Striking the same theme, New York Times columnist Nicholas Kristof likened the American media’s obsession with the details of Harvey’s impacts to the exclusion of climate change, to discussing the 9/11 attacks without mentioning the terrorism that gave rise to them.
But the magnitude of the damage done to America’s 4th largest city may begin to test that silence.
“It was clear,” Inside Climate News asserted, “that Hurricane Harvey would force a new reckoning over major energy and climate policy questions. The immediate priorities will be followed by broader questions involving the vulnerability of infrastructure, the energy industry, and communities to extreme weather, and the need [for] adaptation to global warming’s inescapable impacts.”
Calling the event “an almost entirely man-made catastrophe, fingerprinted by all-too-human neglect, corruption, and denial,” Rolling Stone expressed the belief it would mark “a turning point” in American acceptance of climate change.
“We’ve spent 40 years denying the risks of climate change,” the paper wrote, “thinking that if we can just get everyone to buy a Prius and recycle their plastic, everything will be OK. The message of Hurricane Harvey is that it will not be OK. We’re living in a new world now, and we better get ready.”
In Washington, Politico issued a similar call-to-arms, declaring that “Harvey is what climate change looks like. It’s time to open our eyes and prepare for the world that’s coming.”

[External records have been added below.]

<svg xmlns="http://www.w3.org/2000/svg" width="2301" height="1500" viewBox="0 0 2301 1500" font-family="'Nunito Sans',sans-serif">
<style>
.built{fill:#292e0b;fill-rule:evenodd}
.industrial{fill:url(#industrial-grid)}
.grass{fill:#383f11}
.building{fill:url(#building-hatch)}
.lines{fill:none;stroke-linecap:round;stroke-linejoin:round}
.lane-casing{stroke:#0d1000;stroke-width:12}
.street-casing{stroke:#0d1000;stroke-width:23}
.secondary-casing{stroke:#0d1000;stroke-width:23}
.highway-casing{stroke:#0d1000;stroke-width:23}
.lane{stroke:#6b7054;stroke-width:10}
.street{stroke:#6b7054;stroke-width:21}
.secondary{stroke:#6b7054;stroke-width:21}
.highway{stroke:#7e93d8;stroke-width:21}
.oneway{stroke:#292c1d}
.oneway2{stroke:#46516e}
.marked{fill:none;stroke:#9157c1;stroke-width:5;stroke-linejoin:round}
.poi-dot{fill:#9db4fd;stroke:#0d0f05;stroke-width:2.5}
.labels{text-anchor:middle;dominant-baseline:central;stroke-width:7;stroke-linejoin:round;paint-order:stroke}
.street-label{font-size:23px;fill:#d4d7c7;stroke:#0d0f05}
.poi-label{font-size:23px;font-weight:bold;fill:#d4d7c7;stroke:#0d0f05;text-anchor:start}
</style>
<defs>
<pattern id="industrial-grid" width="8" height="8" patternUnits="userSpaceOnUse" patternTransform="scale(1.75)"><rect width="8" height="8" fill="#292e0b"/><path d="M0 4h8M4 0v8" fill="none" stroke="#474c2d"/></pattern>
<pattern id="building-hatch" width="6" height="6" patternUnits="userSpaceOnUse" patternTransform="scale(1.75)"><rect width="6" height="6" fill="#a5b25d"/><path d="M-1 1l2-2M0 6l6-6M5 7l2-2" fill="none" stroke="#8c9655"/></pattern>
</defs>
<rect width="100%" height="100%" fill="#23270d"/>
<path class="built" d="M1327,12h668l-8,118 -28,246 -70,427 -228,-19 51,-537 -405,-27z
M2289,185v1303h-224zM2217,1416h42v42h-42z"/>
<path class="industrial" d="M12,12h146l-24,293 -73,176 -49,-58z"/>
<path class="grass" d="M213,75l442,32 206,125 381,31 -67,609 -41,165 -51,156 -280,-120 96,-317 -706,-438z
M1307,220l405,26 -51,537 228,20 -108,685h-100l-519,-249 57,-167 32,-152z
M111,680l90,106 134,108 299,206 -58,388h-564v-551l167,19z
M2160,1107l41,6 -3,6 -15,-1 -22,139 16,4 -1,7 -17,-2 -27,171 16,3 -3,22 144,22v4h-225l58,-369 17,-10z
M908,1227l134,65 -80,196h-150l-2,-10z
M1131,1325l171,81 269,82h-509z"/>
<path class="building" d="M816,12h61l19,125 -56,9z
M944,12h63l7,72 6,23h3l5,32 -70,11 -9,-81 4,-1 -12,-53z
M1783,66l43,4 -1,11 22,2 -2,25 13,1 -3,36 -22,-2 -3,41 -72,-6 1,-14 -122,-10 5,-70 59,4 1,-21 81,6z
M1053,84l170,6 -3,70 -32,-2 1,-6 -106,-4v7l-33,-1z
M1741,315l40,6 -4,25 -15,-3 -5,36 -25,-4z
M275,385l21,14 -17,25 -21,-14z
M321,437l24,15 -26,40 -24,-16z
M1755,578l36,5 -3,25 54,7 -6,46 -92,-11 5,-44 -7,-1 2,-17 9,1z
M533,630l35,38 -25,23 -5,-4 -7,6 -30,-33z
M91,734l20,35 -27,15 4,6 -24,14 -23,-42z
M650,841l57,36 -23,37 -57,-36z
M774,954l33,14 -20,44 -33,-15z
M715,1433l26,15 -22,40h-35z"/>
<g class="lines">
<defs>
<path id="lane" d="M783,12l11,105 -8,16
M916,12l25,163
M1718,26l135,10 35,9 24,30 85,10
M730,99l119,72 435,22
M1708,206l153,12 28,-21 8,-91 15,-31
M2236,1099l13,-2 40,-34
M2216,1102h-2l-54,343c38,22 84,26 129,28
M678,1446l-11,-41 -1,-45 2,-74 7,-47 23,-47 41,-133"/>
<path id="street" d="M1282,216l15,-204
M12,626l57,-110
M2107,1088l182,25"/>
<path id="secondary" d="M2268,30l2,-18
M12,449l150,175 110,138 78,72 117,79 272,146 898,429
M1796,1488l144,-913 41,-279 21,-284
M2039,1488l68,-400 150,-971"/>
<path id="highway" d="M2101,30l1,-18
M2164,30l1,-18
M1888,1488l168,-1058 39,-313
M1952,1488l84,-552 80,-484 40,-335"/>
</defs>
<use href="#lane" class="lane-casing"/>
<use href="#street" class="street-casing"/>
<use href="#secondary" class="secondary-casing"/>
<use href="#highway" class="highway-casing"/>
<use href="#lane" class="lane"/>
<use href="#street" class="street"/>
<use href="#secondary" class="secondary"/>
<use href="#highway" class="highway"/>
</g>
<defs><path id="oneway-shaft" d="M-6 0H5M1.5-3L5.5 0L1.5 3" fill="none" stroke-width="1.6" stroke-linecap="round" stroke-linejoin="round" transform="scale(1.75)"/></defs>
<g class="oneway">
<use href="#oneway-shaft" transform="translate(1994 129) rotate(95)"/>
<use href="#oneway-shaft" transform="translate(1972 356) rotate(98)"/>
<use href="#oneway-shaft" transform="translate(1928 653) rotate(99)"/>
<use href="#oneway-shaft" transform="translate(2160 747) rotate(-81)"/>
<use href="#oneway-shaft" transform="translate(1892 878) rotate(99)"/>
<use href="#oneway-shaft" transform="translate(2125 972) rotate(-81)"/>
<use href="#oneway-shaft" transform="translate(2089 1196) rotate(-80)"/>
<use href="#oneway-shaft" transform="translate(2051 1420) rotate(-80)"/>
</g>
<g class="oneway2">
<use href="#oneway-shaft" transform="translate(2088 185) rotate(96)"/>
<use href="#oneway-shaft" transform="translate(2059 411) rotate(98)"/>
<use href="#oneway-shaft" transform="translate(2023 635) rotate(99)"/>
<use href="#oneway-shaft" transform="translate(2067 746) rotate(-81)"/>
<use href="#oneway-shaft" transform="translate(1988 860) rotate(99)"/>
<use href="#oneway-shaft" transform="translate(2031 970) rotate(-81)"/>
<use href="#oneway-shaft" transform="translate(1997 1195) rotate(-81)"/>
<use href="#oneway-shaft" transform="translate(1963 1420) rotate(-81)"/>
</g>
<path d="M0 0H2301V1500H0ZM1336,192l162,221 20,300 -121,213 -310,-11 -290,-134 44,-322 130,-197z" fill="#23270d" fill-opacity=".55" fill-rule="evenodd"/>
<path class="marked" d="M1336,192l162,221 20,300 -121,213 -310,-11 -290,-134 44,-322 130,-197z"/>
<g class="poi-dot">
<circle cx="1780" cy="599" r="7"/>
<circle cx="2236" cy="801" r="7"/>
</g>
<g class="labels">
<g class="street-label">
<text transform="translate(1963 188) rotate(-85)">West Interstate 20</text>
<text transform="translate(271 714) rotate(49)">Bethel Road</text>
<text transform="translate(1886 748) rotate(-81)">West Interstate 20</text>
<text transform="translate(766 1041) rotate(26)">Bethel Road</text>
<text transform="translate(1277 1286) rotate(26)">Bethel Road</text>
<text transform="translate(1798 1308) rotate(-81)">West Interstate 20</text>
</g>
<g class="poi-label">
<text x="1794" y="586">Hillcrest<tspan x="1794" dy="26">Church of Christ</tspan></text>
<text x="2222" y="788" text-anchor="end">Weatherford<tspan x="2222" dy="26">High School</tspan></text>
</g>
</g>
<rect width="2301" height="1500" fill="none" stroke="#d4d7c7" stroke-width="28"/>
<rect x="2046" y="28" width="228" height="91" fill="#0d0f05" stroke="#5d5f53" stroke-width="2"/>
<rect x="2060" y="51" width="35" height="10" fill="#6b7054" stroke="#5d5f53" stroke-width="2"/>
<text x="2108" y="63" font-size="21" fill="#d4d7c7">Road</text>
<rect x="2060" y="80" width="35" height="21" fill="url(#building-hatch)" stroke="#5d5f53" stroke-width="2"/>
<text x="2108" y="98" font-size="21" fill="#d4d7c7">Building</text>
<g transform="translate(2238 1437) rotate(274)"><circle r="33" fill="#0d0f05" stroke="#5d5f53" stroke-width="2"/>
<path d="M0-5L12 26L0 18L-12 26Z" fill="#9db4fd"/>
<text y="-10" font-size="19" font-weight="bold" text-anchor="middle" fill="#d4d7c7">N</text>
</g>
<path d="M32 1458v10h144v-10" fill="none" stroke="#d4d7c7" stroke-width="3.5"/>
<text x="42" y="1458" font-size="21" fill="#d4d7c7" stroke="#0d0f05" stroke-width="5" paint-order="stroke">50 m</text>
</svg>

And in that city’s leading newspaper, the Washington Post, Houston Chronicle Managing Editor Vernon Loeb pleaded with his nation’s leaders to accept that “the planet is getting warmer, ocean temperatures are rising, the polar ice caps are melting, and more extreme weather events are an inevitable consequence.” He urged decision-makers to join his stricken city “to turn this devastating tragedy into an existential moment of reinvention [as] a world capital of alternative energies.”
Just how difficult it will be to bring America to that conversation remained clear, however, as the Guardian reported that “conservative groups with close links to the Trump administration have sought to ridicule the link between climate change and events such as tropical storm Harvey.”

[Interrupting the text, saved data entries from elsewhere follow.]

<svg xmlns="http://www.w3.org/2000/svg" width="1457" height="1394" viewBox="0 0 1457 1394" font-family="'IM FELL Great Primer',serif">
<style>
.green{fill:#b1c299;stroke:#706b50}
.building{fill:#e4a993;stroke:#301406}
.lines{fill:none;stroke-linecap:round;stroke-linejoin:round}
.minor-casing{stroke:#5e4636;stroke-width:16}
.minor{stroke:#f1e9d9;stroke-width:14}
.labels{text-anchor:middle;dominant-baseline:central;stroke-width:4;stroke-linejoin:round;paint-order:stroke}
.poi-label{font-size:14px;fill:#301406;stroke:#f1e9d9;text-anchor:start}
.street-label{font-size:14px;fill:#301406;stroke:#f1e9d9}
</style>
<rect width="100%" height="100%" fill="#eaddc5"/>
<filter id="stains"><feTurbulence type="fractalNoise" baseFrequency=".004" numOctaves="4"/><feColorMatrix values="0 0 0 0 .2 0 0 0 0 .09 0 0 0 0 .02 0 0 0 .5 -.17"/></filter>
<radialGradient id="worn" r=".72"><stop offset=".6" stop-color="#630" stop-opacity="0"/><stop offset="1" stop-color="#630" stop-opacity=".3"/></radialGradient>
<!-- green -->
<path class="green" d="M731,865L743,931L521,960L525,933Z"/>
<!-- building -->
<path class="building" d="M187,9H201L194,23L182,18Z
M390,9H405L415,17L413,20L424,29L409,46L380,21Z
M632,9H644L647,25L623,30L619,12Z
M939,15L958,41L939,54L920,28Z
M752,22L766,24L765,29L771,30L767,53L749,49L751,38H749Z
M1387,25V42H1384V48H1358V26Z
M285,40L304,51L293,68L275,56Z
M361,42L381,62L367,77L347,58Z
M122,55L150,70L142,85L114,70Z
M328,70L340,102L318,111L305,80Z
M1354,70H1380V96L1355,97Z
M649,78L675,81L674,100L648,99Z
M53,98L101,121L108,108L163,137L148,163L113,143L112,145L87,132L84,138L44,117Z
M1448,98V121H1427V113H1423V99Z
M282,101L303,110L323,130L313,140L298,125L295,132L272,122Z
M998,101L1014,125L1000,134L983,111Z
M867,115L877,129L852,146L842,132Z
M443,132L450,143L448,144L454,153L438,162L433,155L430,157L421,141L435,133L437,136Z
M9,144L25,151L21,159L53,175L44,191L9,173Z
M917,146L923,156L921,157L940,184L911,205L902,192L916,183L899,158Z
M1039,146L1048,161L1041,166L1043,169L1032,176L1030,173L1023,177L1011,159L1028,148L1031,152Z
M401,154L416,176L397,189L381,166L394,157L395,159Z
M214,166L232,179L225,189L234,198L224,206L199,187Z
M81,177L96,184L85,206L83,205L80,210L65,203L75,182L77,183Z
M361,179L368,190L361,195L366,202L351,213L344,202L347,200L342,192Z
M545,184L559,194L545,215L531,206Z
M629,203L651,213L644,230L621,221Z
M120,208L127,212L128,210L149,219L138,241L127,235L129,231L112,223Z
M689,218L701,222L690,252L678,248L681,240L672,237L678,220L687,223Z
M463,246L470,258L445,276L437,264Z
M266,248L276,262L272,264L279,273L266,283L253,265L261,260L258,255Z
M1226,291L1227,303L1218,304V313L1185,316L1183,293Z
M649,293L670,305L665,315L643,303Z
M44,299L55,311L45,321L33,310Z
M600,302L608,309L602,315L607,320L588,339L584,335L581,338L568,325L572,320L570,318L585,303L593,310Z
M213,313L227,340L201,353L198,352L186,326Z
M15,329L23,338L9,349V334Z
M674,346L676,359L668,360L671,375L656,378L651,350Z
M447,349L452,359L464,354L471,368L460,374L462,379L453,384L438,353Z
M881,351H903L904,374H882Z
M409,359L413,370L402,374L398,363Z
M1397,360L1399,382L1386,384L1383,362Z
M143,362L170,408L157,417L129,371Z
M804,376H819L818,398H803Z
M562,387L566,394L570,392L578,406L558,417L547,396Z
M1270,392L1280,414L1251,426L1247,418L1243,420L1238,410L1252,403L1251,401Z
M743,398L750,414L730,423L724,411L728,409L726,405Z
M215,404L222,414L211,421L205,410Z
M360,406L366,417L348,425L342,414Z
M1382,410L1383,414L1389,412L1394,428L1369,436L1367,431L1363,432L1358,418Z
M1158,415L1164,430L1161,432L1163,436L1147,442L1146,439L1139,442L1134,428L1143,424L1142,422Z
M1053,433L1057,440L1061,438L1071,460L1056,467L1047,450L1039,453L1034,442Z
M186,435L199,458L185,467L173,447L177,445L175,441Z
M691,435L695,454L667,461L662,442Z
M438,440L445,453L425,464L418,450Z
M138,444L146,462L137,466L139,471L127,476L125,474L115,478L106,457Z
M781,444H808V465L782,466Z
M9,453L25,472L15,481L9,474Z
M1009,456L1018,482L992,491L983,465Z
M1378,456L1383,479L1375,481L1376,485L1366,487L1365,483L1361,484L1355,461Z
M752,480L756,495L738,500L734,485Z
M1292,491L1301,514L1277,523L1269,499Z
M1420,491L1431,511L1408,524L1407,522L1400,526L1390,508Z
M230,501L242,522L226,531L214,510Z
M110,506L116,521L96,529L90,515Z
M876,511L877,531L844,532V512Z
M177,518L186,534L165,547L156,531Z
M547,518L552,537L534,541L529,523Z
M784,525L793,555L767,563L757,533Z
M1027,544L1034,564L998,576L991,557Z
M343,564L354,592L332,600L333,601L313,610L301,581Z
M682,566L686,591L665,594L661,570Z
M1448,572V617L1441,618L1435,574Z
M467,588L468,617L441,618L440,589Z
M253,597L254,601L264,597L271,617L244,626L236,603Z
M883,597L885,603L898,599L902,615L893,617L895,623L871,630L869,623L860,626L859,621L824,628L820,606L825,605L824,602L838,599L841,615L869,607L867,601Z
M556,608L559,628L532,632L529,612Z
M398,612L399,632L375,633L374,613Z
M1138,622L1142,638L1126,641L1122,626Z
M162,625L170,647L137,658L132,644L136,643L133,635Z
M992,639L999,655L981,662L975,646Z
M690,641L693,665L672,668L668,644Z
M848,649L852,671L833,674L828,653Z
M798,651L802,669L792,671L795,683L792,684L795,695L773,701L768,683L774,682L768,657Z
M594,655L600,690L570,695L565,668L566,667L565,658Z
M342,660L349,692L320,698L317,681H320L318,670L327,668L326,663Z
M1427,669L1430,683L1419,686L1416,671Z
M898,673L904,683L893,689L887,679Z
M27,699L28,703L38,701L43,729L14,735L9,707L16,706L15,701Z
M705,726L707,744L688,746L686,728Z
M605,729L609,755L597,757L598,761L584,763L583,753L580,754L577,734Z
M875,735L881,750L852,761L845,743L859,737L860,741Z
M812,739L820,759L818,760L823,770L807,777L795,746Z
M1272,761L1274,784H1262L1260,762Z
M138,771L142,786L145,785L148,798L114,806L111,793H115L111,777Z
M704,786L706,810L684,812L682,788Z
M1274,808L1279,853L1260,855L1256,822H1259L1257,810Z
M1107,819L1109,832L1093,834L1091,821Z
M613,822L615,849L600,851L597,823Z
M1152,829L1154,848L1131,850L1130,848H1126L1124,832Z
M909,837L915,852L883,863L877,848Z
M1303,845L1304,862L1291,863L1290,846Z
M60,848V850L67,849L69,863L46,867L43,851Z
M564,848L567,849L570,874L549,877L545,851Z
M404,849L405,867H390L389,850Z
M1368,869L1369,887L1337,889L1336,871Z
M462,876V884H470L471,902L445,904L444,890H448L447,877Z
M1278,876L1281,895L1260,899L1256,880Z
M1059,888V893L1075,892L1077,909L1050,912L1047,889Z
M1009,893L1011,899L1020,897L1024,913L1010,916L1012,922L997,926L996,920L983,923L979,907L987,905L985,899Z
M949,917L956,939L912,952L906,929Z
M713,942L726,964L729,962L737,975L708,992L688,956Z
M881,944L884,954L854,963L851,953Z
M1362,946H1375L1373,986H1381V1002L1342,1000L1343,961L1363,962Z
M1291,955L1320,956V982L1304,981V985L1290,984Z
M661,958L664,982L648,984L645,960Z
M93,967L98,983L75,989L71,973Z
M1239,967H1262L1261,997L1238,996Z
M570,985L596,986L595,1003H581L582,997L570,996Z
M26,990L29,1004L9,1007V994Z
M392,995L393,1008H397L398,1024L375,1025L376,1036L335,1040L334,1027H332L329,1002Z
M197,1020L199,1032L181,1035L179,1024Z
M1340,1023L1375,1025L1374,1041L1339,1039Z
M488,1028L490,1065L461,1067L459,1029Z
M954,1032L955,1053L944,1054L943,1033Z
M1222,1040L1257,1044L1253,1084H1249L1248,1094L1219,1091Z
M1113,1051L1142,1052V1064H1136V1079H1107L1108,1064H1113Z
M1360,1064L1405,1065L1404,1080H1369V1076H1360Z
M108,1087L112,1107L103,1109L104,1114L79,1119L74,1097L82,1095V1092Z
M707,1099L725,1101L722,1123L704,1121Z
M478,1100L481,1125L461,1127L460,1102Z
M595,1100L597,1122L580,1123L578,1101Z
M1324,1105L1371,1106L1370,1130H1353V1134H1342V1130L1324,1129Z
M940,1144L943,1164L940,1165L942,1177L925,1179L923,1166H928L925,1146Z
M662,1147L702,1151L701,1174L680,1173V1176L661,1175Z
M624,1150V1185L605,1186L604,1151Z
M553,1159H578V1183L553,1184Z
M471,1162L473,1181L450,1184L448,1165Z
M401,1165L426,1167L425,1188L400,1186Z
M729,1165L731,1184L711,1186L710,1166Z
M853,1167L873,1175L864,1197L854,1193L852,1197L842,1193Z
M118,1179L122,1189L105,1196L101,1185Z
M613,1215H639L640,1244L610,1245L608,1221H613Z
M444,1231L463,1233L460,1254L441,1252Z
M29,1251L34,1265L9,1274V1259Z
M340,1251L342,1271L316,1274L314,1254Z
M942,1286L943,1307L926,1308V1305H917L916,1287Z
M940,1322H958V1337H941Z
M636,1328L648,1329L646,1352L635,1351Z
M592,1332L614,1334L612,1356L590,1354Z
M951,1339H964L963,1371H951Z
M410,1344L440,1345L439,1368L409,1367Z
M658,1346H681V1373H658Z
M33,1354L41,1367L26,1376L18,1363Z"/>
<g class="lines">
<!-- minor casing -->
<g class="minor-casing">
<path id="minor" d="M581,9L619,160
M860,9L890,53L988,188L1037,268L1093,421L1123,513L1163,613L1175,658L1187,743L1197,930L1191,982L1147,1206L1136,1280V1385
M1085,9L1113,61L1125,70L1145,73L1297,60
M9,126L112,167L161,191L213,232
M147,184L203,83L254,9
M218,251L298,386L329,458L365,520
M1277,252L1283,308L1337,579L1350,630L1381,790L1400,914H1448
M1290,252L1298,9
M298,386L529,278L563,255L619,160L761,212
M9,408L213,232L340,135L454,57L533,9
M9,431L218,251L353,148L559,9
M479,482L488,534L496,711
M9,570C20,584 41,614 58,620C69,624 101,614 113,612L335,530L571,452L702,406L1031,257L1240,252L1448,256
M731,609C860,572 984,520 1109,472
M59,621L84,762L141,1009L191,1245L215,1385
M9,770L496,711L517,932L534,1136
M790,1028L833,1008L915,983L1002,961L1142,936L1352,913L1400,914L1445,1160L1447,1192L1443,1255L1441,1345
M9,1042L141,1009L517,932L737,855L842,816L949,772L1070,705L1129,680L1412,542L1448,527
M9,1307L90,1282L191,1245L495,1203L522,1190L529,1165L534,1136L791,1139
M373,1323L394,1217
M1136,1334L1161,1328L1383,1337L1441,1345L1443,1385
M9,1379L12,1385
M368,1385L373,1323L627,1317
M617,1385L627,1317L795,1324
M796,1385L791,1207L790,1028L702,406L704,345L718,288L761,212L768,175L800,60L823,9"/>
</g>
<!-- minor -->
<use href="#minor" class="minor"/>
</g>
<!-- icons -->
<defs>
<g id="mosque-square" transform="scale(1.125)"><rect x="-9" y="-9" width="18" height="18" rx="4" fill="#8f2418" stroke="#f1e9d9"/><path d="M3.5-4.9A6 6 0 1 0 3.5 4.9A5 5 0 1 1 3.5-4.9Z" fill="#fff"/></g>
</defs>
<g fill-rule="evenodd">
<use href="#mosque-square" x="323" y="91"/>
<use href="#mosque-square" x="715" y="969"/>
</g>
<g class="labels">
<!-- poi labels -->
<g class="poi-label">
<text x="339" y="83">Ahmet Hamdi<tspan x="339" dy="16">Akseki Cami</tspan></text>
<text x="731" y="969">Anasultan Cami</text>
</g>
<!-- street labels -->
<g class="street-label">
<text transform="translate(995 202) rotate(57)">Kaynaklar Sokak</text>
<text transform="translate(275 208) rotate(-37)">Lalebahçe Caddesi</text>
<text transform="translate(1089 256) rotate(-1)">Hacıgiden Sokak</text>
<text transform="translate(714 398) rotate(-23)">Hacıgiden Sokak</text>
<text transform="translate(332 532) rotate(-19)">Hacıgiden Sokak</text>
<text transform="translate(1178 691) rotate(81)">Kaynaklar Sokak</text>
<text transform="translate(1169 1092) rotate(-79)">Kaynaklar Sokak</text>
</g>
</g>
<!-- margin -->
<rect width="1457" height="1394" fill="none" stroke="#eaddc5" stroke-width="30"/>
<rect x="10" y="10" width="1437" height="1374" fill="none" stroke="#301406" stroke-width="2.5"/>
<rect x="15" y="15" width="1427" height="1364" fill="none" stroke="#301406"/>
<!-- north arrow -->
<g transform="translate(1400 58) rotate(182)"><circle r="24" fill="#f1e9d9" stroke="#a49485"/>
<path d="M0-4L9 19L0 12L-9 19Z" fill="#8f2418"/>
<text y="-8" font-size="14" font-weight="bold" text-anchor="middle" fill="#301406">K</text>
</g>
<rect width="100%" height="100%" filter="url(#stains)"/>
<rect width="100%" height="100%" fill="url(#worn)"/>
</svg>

“It is unfortunate, but not surprising, that the left is exploiting Hurricane Harvey to try and advance their political agenda,” remarked Thomas Pyle, who led the administration’s transition team for the Department of Energy, and whose Institute of Energy Research has ties to the Koch family and routinely questions the science of climate change. “But it won’t work.”
Perhaps not. But as this edition of The Mix went to digital press, many of the personal dramas and policy arguments arising from Hurricane Harvey appeared about to take on fresh urgency as another storm, Hurricane Irma, skirted Haiti and barreled toward South Florida.
As of mid-day Tuesday, Irma was “an ‘extremely dangerous’ Category 5,” the Post reported, already the strongest hurricane ever recorded outside the Caribbean and the Gulf of Mexico.
Irma was “likely to make landfall somewhere in Florida over the weekend,” the Post forecast. “If it does, the impact could be catastrophic.” Again.